Heabani nodded. ‘Good. Larsa’s fate is sealed. Kitun will deliver them to Eneduanna’s cruelty and he will purge their misplaced arrogance with fire and blood. This city will be a burnt-out ruin by the next moon-cycle. I hope that you will be able to change the mind of the next reluctant city for the better. Cities and Kingdoms intact are of better service to the Revered one. Now, obviously, if you fail again in this matter I cannot assure your safety.’

‘Another bout of blood?’ Sjerub glanced at the rock, bits of hair and clotted blood sticking to its jagged surface.

‘I wouldn’t take the risk sweetheart.’ Heabani wetted his lips. ‘There has, however, been another request from the blessed Revered one. You may be able to regain just a sliver of favor from the grand mistress.’

‘What does she ask of me? My skills are death and survival.’

Heabani chuckled. ‘How fierce you are, Sjerub, but no, no killings today. You have done plenty already. What she asks is mere information. Her tall form leaned over to me and whispered in my ear the following question: ‘why are the Hurrian’s eyes so sad?’

‘Sad?’ Sjerub asked, frowning.

‘She has seen within your grey eyes deep grief and sadness. Do you doubt her wisdom? Now you must speak, it is not a request, it is a command.’

Sjerub’s eyes hardened. ‘I have lost my men. Any warrior would be sad and grieving that had lost his brothers, let alone a commander. Because that was who I was; a commander of a hundred Hurrian men. They depended on me and I led them into death.’

‘But not all.’ Heabani interceded. ‘A few escaped.’

‘Not all, but most. And their souls are now my responsibility. May the heavens forgive me, I left them there on those horrid sweltering, rotting plains of flies and feathers.’

Heabani nodded. ‘Those that lived and left, do you wish to know what happened to them?’

‘You tell me, do I?’

‘Oh dont be so sullen, Sjerub. I have whisperers throughout the River Kingdoms. They are steadily making their way towards the north. They speak of Aratta.’ Heabani’s painted eyes narrowed. ‘How does that make you feel?’

‘Content.’ Sjerub’s mind went to the misty peaks of his youth, the white mountains that went so high that they merged with heavens, and the warm green valleys sheltered under the mountain’s protection.

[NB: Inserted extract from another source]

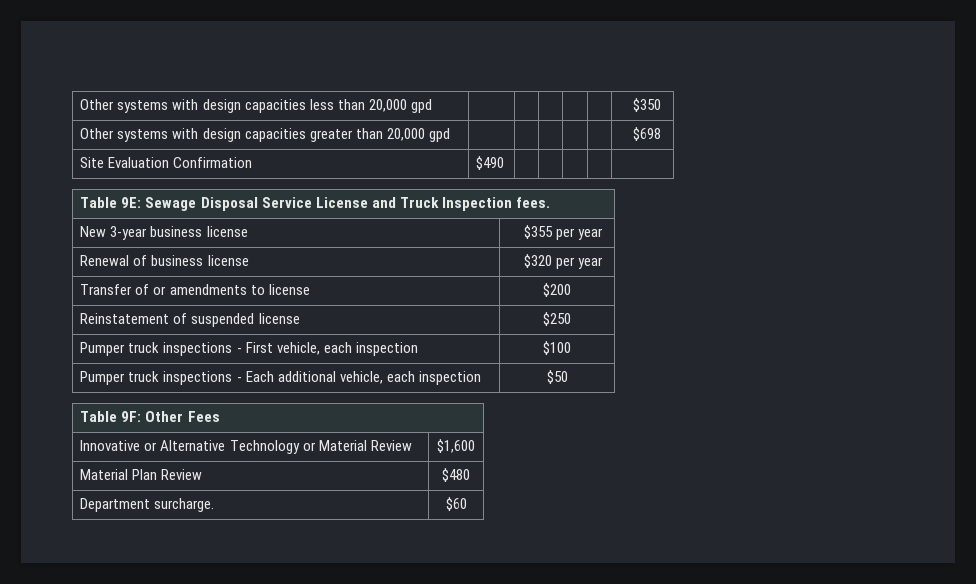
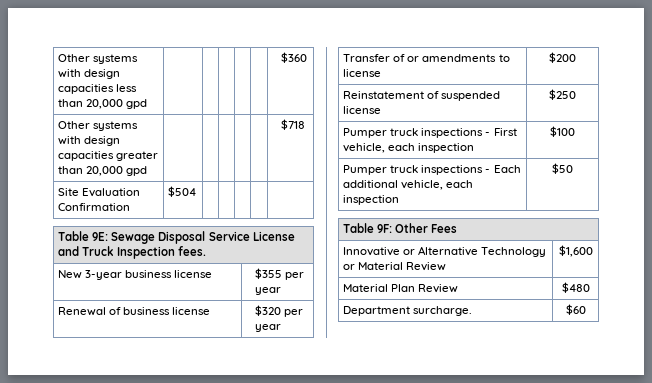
[633,98,662,112] $350 -> [280,52,307,63] $360
[633,127,662,141] $698 -> [280,119,305,130] $718
[476,156,505,170] $490 -> [168,186,197,197] $504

‘And I have heard another whisper…’ Heabani continued. ‘-That you are a princeling of sorts. Does the rumor hold true? Am I in the presence of royal blood?’

‘Do you see a crown on my head? My hair is long and filthy. My skin is scarred. My eyes have not seen treasuries or palatial joy, only countless battles, and every time I am more alone. What kind of prince would sell his sacred loyalty for gold?’

‘Answer the question, Sjerub.’ Heabani said as he inched closer. ‘You and your men were not without reason in the River Kingdoms, selling yourself for desperate coin. I think you were longer welcome in the court of the mountains, so I ask; Is it your kin that sits on the throne of the Aratta, or is it foreign blood that has exiled you from your birthright?’

‘I care not for the throne, nor of that city of traitors. Let them freeze in the blizzards, let the mountains rumble and bring their fortresses down, let them be preyed upon by the leopard and the harpy. My fate lies elsewhere now.’

‘Indeed, my dear Hurrian, Your fate lies with the Revered one. You have satisfied my inquiries and I will relay your words to her. How pleased she will be to know she has acquired a Princeling as servant. My, my, what a bargain you have been, and all thanks to me.’ The eunuch smiled self-contently and left Sjerub in his tiny, primitive tent.